Oral history audio files

As of early 2023, all audio files in the digital collections are associated with the oral history collection.

Archival files outside the digital collections

Note that the COH maintains and preserves archival copies (including at least some large WAV files) outside the digital collections. These are processed and re-encoded as either FLAC or mp3 before they are ingested into the digital collections.

Originals

Oral history audio files ingested into the digital collections by COH staff (we call them “originals” even though they are technically copies) are FLAC or mp3 files. They may vary in their technical specifications depending on COH workflow. We do not guarantee that these files are consistent with each other, but we have code to describe them (bundle exec rake scihist:reports:audio_originals_metadata > report.csv).

Derivatives

We create an aac/m4a derivative for FLAC original assets. We don’t offer this derivative for mp3 originals. This is just offered as a convenient download option for researchers; it’s not used in the OH player. See app/uploaders/asset_uploader.rb for technical details about these derivatives.
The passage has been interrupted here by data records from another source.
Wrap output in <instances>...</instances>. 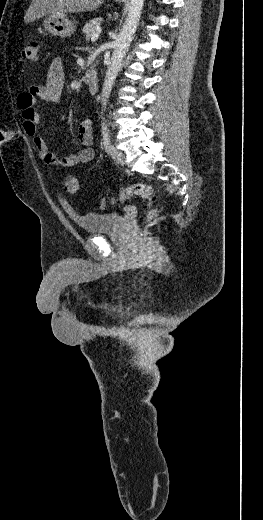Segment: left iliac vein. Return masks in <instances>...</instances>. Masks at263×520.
Masks as SVG:
<instances>
[{"instance_id":"obj_1","label":"left iliac vein","mask_w":263,"mask_h":520,"mask_svg":"<svg viewBox=\"0 0 263 520\" xmlns=\"http://www.w3.org/2000/svg\"><path fill=\"white\" fill-rule=\"evenodd\" d=\"M110 153H111L112 159L116 163L121 164V165L125 164V155L121 151L117 150L114 146H111Z\"/></svg>"}]
</instances>
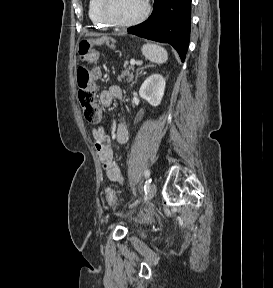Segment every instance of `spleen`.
<instances>
[{"label": "spleen", "instance_id": "obj_1", "mask_svg": "<svg viewBox=\"0 0 273 288\" xmlns=\"http://www.w3.org/2000/svg\"><path fill=\"white\" fill-rule=\"evenodd\" d=\"M142 52L148 60L157 64H163L168 59L166 50L156 44L148 43L143 45Z\"/></svg>", "mask_w": 273, "mask_h": 288}]
</instances>
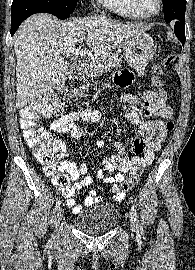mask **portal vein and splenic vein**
Instances as JSON below:
<instances>
[{"label": "portal vein and splenic vein", "instance_id": "portal-vein-and-splenic-vein-1", "mask_svg": "<svg viewBox=\"0 0 195 270\" xmlns=\"http://www.w3.org/2000/svg\"><path fill=\"white\" fill-rule=\"evenodd\" d=\"M67 56H81V57H86L88 54V51L84 49H70L64 51Z\"/></svg>", "mask_w": 195, "mask_h": 270}]
</instances>
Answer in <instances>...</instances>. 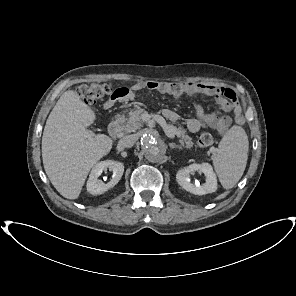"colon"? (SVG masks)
<instances>
[{"label": "colon", "mask_w": 296, "mask_h": 296, "mask_svg": "<svg viewBox=\"0 0 296 296\" xmlns=\"http://www.w3.org/2000/svg\"><path fill=\"white\" fill-rule=\"evenodd\" d=\"M126 93V88L113 89L107 83H90L83 84L78 88V95L88 105H94L106 96H123ZM214 142V137L209 132H203L198 139V143L202 147L211 146Z\"/></svg>", "instance_id": "obj_1"}]
</instances>
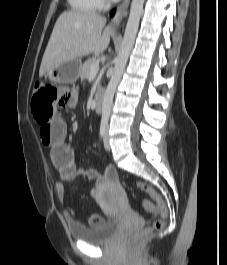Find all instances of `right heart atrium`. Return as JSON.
<instances>
[{
	"mask_svg": "<svg viewBox=\"0 0 227 265\" xmlns=\"http://www.w3.org/2000/svg\"><path fill=\"white\" fill-rule=\"evenodd\" d=\"M106 2V0H100L101 4H104Z\"/></svg>",
	"mask_w": 227,
	"mask_h": 265,
	"instance_id": "d8ad5b80",
	"label": "right heart atrium"
}]
</instances>
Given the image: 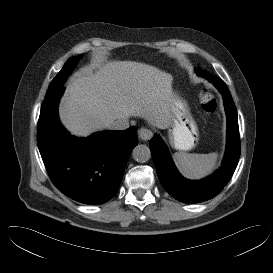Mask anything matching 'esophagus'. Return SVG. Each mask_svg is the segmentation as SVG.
I'll return each instance as SVG.
<instances>
[{
	"label": "esophagus",
	"instance_id": "esophagus-1",
	"mask_svg": "<svg viewBox=\"0 0 273 273\" xmlns=\"http://www.w3.org/2000/svg\"><path fill=\"white\" fill-rule=\"evenodd\" d=\"M152 135H153L152 131L147 129V128H140L138 130L139 138L144 140V141L150 140Z\"/></svg>",
	"mask_w": 273,
	"mask_h": 273
}]
</instances>
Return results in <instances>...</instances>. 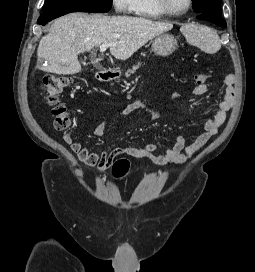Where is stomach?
<instances>
[{"label":"stomach","mask_w":255,"mask_h":272,"mask_svg":"<svg viewBox=\"0 0 255 272\" xmlns=\"http://www.w3.org/2000/svg\"><path fill=\"white\" fill-rule=\"evenodd\" d=\"M176 38L168 33H162L152 41V51L155 55L166 57L171 55L177 49Z\"/></svg>","instance_id":"1"}]
</instances>
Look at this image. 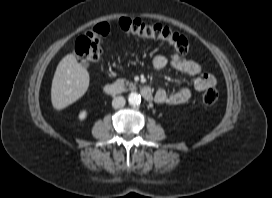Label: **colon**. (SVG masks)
<instances>
[{"label":"colon","mask_w":272,"mask_h":198,"mask_svg":"<svg viewBox=\"0 0 272 198\" xmlns=\"http://www.w3.org/2000/svg\"><path fill=\"white\" fill-rule=\"evenodd\" d=\"M118 28L130 35L141 38L162 40L171 45L179 53H187L189 43L187 38L161 24H148L138 18L123 17L118 21ZM110 32V25L101 22L93 26L86 33L80 36L74 44V53L82 61L95 63L102 53L101 40ZM218 99L217 91L207 88L202 96L203 104L206 107H213Z\"/></svg>","instance_id":"colon-1"}]
</instances>
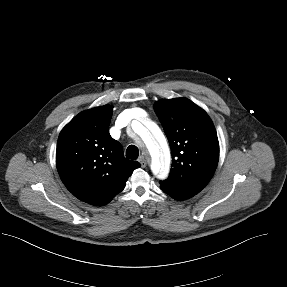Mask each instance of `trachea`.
Masks as SVG:
<instances>
[{
  "instance_id": "3493384b",
  "label": "trachea",
  "mask_w": 287,
  "mask_h": 287,
  "mask_svg": "<svg viewBox=\"0 0 287 287\" xmlns=\"http://www.w3.org/2000/svg\"><path fill=\"white\" fill-rule=\"evenodd\" d=\"M139 156V150L136 146L130 145L126 150V157L132 160L137 159Z\"/></svg>"
}]
</instances>
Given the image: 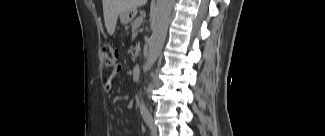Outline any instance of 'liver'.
I'll use <instances>...</instances> for the list:
<instances>
[{
  "label": "liver",
  "instance_id": "1",
  "mask_svg": "<svg viewBox=\"0 0 325 136\" xmlns=\"http://www.w3.org/2000/svg\"><path fill=\"white\" fill-rule=\"evenodd\" d=\"M147 0H103L104 21L107 32L113 35L119 14L136 10L138 6L146 4Z\"/></svg>",
  "mask_w": 325,
  "mask_h": 136
}]
</instances>
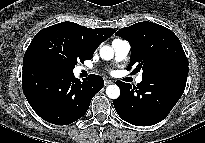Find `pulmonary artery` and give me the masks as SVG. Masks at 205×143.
Wrapping results in <instances>:
<instances>
[{"mask_svg":"<svg viewBox=\"0 0 205 143\" xmlns=\"http://www.w3.org/2000/svg\"><path fill=\"white\" fill-rule=\"evenodd\" d=\"M112 48L114 50V60L116 62L123 61L130 52V44L126 40L116 39L112 42ZM142 76L136 77V83H141Z\"/></svg>","mask_w":205,"mask_h":143,"instance_id":"1","label":"pulmonary artery"}]
</instances>
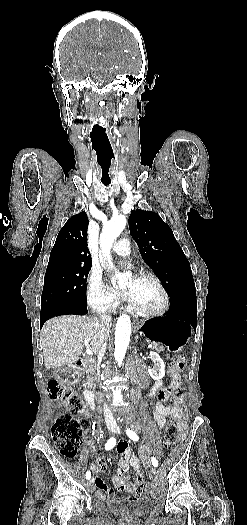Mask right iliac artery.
<instances>
[{"instance_id":"right-iliac-artery-1","label":"right iliac artery","mask_w":247,"mask_h":525,"mask_svg":"<svg viewBox=\"0 0 247 525\" xmlns=\"http://www.w3.org/2000/svg\"><path fill=\"white\" fill-rule=\"evenodd\" d=\"M116 445V439L115 437H112L110 438L107 443L105 444V449L106 450H110L112 449L114 446ZM91 478V473L90 471H87L86 472V479H90Z\"/></svg>"}]
</instances>
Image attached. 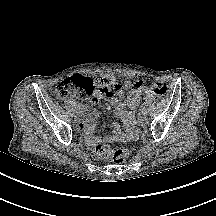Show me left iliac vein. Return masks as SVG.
I'll return each instance as SVG.
<instances>
[{
    "instance_id": "1",
    "label": "left iliac vein",
    "mask_w": 216,
    "mask_h": 216,
    "mask_svg": "<svg viewBox=\"0 0 216 216\" xmlns=\"http://www.w3.org/2000/svg\"><path fill=\"white\" fill-rule=\"evenodd\" d=\"M146 115H147L146 109H145L144 112H141V111H140V113H139V117H140V119H141L142 121L145 119Z\"/></svg>"
}]
</instances>
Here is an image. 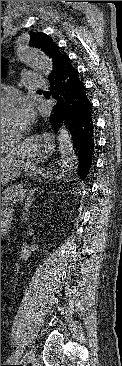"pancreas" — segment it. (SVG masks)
I'll use <instances>...</instances> for the list:
<instances>
[{"label": "pancreas", "mask_w": 122, "mask_h": 366, "mask_svg": "<svg viewBox=\"0 0 122 366\" xmlns=\"http://www.w3.org/2000/svg\"><path fill=\"white\" fill-rule=\"evenodd\" d=\"M24 193L25 189L22 184L10 185L1 193V201L5 204H9L10 201H19Z\"/></svg>", "instance_id": "pancreas-1"}]
</instances>
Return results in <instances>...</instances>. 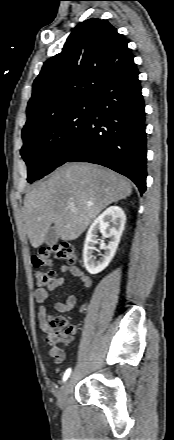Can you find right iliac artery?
<instances>
[{
	"label": "right iliac artery",
	"instance_id": "1",
	"mask_svg": "<svg viewBox=\"0 0 174 440\" xmlns=\"http://www.w3.org/2000/svg\"><path fill=\"white\" fill-rule=\"evenodd\" d=\"M70 373H71V369L69 368V369H67L66 372L64 373L63 381H66V380L68 379V377L70 376Z\"/></svg>",
	"mask_w": 174,
	"mask_h": 440
}]
</instances>
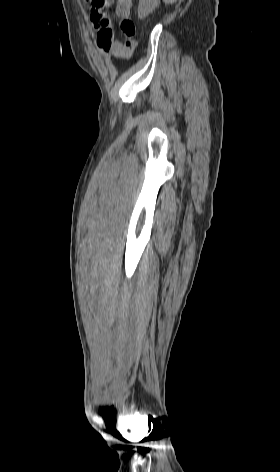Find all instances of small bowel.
Segmentation results:
<instances>
[{"label": "small bowel", "mask_w": 280, "mask_h": 472, "mask_svg": "<svg viewBox=\"0 0 280 472\" xmlns=\"http://www.w3.org/2000/svg\"><path fill=\"white\" fill-rule=\"evenodd\" d=\"M132 8V0H117L116 15L123 19L129 18ZM96 29V42L98 47L105 53H110L116 58H127L131 52V47L124 43L115 40L113 30L110 23L107 25H99L94 23Z\"/></svg>", "instance_id": "small-bowel-1"}]
</instances>
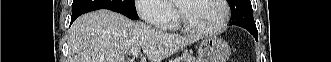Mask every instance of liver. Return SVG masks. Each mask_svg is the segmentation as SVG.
Listing matches in <instances>:
<instances>
[{"label":"liver","instance_id":"obj_1","mask_svg":"<svg viewBox=\"0 0 331 62\" xmlns=\"http://www.w3.org/2000/svg\"><path fill=\"white\" fill-rule=\"evenodd\" d=\"M200 36L166 33L109 10L87 13L69 32L68 62H125L132 48H142L150 62H161Z\"/></svg>","mask_w":331,"mask_h":62}]
</instances>
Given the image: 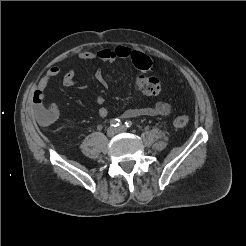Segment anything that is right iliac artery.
Masks as SVG:
<instances>
[{
  "mask_svg": "<svg viewBox=\"0 0 246 246\" xmlns=\"http://www.w3.org/2000/svg\"><path fill=\"white\" fill-rule=\"evenodd\" d=\"M121 124V121H120V119H112V120H110V125L111 126H113V127H117V126H119Z\"/></svg>",
  "mask_w": 246,
  "mask_h": 246,
  "instance_id": "82829eb1",
  "label": "right iliac artery"
}]
</instances>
Combined audio derivatives

For use in OHMS and in the oral history player, we create an extra file called the CAD (combined audio derivative). This is the file COH staff synchronize the transcript to, and it’s also the audio file most of our users interact with, so it’s important. The combined audio deriv file is:

  • 64k constant bitrate

    • One second of audio is represented in the file by 64,000 bits. (That’s actually not a lot.)
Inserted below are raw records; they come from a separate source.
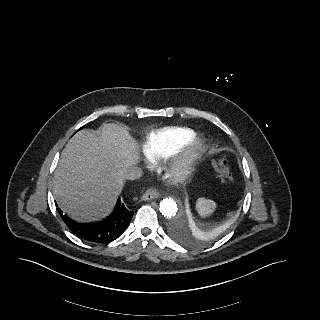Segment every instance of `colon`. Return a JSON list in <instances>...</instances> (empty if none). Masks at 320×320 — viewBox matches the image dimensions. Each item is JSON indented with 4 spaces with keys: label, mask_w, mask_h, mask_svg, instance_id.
I'll return each instance as SVG.
<instances>
[{
    "label": "colon",
    "mask_w": 320,
    "mask_h": 320,
    "mask_svg": "<svg viewBox=\"0 0 320 320\" xmlns=\"http://www.w3.org/2000/svg\"><path fill=\"white\" fill-rule=\"evenodd\" d=\"M217 172L219 178L224 182V183H231L232 182V177L229 171V167L227 164L226 159L222 158L218 161L217 163Z\"/></svg>",
    "instance_id": "1"
}]
</instances>
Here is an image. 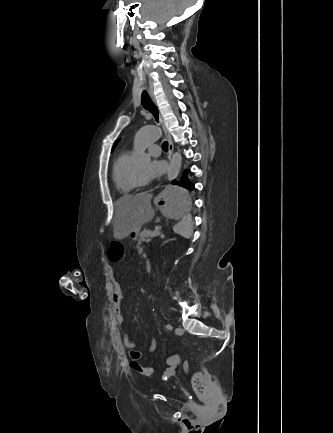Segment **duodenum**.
<instances>
[{
  "label": "duodenum",
  "instance_id": "obj_1",
  "mask_svg": "<svg viewBox=\"0 0 333 433\" xmlns=\"http://www.w3.org/2000/svg\"><path fill=\"white\" fill-rule=\"evenodd\" d=\"M144 267L146 272L150 273L152 271V264L149 260H146Z\"/></svg>",
  "mask_w": 333,
  "mask_h": 433
}]
</instances>
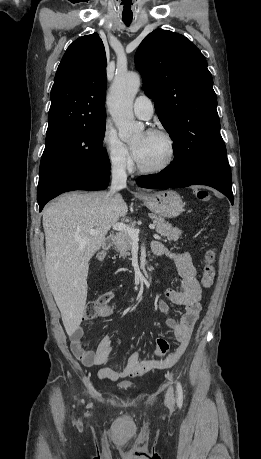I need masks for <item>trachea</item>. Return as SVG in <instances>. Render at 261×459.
<instances>
[{
    "mask_svg": "<svg viewBox=\"0 0 261 459\" xmlns=\"http://www.w3.org/2000/svg\"><path fill=\"white\" fill-rule=\"evenodd\" d=\"M125 24H130L131 23V20H124Z\"/></svg>",
    "mask_w": 261,
    "mask_h": 459,
    "instance_id": "trachea-1",
    "label": "trachea"
}]
</instances>
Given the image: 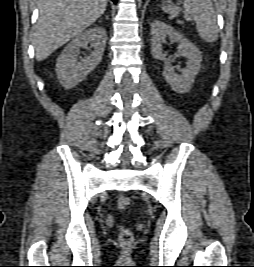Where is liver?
Returning a JSON list of instances; mask_svg holds the SVG:
<instances>
[{"mask_svg": "<svg viewBox=\"0 0 254 267\" xmlns=\"http://www.w3.org/2000/svg\"><path fill=\"white\" fill-rule=\"evenodd\" d=\"M108 0H40L33 38L37 61L78 36L106 10Z\"/></svg>", "mask_w": 254, "mask_h": 267, "instance_id": "6515ba94", "label": "liver"}]
</instances>
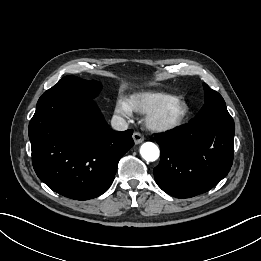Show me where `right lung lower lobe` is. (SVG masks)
<instances>
[{"label": "right lung lower lobe", "instance_id": "1", "mask_svg": "<svg viewBox=\"0 0 261 261\" xmlns=\"http://www.w3.org/2000/svg\"><path fill=\"white\" fill-rule=\"evenodd\" d=\"M131 129H110L92 99L41 96L29 123L32 163L53 191L76 200L103 194L120 158L134 145Z\"/></svg>", "mask_w": 261, "mask_h": 261}]
</instances>
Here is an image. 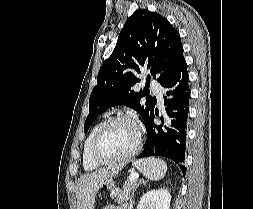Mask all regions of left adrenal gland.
I'll return each mask as SVG.
<instances>
[{
    "mask_svg": "<svg viewBox=\"0 0 253 209\" xmlns=\"http://www.w3.org/2000/svg\"><path fill=\"white\" fill-rule=\"evenodd\" d=\"M140 184H146V181H144V180H139V182H138L136 188H138ZM136 188H135V190H136ZM133 196H134V193H133V195H132V197H131V199H130L129 209H133V204H134Z\"/></svg>",
    "mask_w": 253,
    "mask_h": 209,
    "instance_id": "obj_1",
    "label": "left adrenal gland"
}]
</instances>
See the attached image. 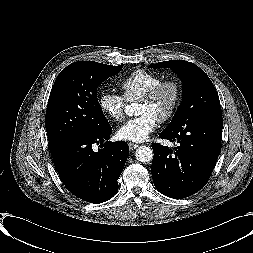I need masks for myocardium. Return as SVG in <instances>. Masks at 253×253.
<instances>
[{"instance_id": "f54148a6", "label": "myocardium", "mask_w": 253, "mask_h": 253, "mask_svg": "<svg viewBox=\"0 0 253 253\" xmlns=\"http://www.w3.org/2000/svg\"><path fill=\"white\" fill-rule=\"evenodd\" d=\"M166 87H172L175 92V98L173 101L172 106L169 108V110L161 116L157 121L159 123H165L169 121L177 112L183 96V90L181 84L175 80V79H166L162 80L158 84H156L154 87H152L144 96H142L139 101L150 103L154 101L158 95L161 93V91Z\"/></svg>"}]
</instances>
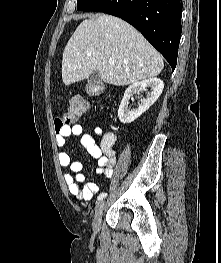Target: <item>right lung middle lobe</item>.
Returning a JSON list of instances; mask_svg holds the SVG:
<instances>
[{
  "label": "right lung middle lobe",
  "mask_w": 221,
  "mask_h": 263,
  "mask_svg": "<svg viewBox=\"0 0 221 263\" xmlns=\"http://www.w3.org/2000/svg\"><path fill=\"white\" fill-rule=\"evenodd\" d=\"M103 0H77V10L93 11Z\"/></svg>",
  "instance_id": "1"
}]
</instances>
  • Sample rate: unchanged from the original files. Most of the files are either 44,100 or 48,000 samples per second, but there are about fifty outliers with fewer (8,000 or 22,050) or more (96,000).

  • A single mono channel

  • Encoded using aac

  • In an m4a container.

Note that this is a fairly low quality audio file and would be unsuitable for disseminating music. The goal is to use the smallest and simplest file appropriate for spoken audio, without compromising too much quality.

To get the latest data on all combined audio derivs: bundle exec rake scihist:reports:combined_audio_derivs > report.csv

We chose a constant bitrate over a variable bitrate (VBR) because we feel it’s likely to be more reliable for seeking behavior (jumping forward or back to particular timestamp). Users are going to be jumping back and forth in the audio file a lot, so it makes sense to want every second of the interview to be recorded in the same number of audio samples.

For more technical details, see `app/services/combined_audio_derivative_creator.rb`.

If you have technical questions about the CAD for a particular oral history, you can easily take its public url and analyze it on the command line by typing ffprobe URL.

Historical note: before May 2022 these CADs were stored as mp3s. The old files were deleted and CADs were recreated en masse.